[Records excerpted from a collection]
-------------------------

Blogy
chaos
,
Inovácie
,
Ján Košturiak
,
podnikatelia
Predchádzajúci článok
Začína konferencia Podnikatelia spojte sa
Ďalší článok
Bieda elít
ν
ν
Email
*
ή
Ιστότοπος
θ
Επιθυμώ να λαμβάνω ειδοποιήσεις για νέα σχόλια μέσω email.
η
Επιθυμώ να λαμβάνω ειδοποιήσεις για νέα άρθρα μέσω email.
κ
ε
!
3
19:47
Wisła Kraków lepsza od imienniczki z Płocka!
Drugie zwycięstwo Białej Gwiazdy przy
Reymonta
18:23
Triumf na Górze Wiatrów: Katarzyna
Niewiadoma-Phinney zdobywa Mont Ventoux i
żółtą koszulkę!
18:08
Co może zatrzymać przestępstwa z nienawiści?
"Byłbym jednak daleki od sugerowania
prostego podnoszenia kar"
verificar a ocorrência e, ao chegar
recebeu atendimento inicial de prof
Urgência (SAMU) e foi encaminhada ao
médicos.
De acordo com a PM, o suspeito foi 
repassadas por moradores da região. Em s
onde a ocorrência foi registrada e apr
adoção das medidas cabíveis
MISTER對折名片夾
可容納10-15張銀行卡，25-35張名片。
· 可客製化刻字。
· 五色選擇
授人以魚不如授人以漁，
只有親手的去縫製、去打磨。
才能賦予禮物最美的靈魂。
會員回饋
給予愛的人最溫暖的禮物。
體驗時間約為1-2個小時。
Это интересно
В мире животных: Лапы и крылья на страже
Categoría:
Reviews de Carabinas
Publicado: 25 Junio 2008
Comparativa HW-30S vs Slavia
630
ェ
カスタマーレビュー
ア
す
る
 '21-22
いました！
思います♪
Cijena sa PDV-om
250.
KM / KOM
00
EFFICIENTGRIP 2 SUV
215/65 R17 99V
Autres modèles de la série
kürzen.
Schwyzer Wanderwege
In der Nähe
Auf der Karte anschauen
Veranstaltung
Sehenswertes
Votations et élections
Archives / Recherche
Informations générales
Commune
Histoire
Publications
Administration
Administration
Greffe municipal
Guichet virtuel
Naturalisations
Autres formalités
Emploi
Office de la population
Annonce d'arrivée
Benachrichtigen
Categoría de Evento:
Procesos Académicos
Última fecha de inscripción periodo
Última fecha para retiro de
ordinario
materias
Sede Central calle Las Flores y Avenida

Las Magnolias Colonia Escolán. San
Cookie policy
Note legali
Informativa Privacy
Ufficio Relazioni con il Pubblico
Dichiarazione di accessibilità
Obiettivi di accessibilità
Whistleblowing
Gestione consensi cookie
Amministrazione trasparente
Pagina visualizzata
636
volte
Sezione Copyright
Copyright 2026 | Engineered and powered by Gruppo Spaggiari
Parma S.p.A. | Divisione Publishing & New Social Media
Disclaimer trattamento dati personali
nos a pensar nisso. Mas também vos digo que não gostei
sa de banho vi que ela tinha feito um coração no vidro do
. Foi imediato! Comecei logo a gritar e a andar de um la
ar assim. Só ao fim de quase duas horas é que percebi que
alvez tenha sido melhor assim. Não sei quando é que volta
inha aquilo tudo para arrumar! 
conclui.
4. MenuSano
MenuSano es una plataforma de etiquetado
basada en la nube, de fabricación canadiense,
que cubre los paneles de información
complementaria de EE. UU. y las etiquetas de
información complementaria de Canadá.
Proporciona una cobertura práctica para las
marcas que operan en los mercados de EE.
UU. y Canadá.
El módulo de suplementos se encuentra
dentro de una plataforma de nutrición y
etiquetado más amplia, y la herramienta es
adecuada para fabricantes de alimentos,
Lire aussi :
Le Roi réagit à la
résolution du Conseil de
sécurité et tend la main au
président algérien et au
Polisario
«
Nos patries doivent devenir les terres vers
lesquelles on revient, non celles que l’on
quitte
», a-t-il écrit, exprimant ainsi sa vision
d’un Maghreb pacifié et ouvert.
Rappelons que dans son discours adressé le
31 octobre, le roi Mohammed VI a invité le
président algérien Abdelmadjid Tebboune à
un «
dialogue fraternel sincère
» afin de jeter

-------------------------

- [Your goal]
Print only the lines running from the one with "Note legali" to the final line of the data above, each exactly as it appears.

- [Solution to the problem]
Note legali
Informativa Privacy
Ufficio Relazioni con il Pubblico
Dichiarazione di accessibilità
Obiettivi di accessibilità
Whistleblowing
Gestione consensi cookie
Amministrazione trasparente
Pagina visualizzata
636
volte
Sezione Copyright
Copyright 2026 | Engineered and powered by Gruppo Spaggiari
Parma S.p.A. | Divisione Publishing & New Social Media
Disclaimer trattamento dati personali
nos a pensar nisso. Mas também vos digo que não gostei
sa de banho vi que ela tinha feito um coração no vidro do
. Foi imediato! Comecei logo a gritar e a andar de um la
ar assim. Só ao fim de quase duas horas é que percebi que
alvez tenha sido melhor assim. Não sei quando é que volta
inha aquilo tudo para arrumar! 
conclui.
4. MenuSano
MenuSano es una plataforma de etiquetado
basada en la nube, de fabricación canadiense,
que cubre los paneles de información
complementaria de EE. UU. y las etiquetas de
información complementaria de Canadá.
Proporciona una cobertura práctica para las
marcas que operan en los mercados de EE.
UU. y Canadá.
El módulo de suplementos se encuentra
dentro de una plataforma de nutrición y
etiquetado más amplia, y la herramienta es
adecuada para fabricantes de alimentos,
Lire aussi :
Le Roi réagit à la
résolution du Conseil de
sécurité et tend la main au
président algérien et au
Polisario
«
Nos patries doivent devenir les terres vers
lesquelles on revient, non celles que l’on
quitte
», a-t-il écrit, exprimant ainsi sa vision
d’un Maghreb pacifié et ouvert.
Rappelons que dans son discours adressé le
31 octobre, le roi Mohammed VI a invité le
président algérien Abdelmadjid Tebboune à
un «
dialogue fraternel sincère
» afin de jeter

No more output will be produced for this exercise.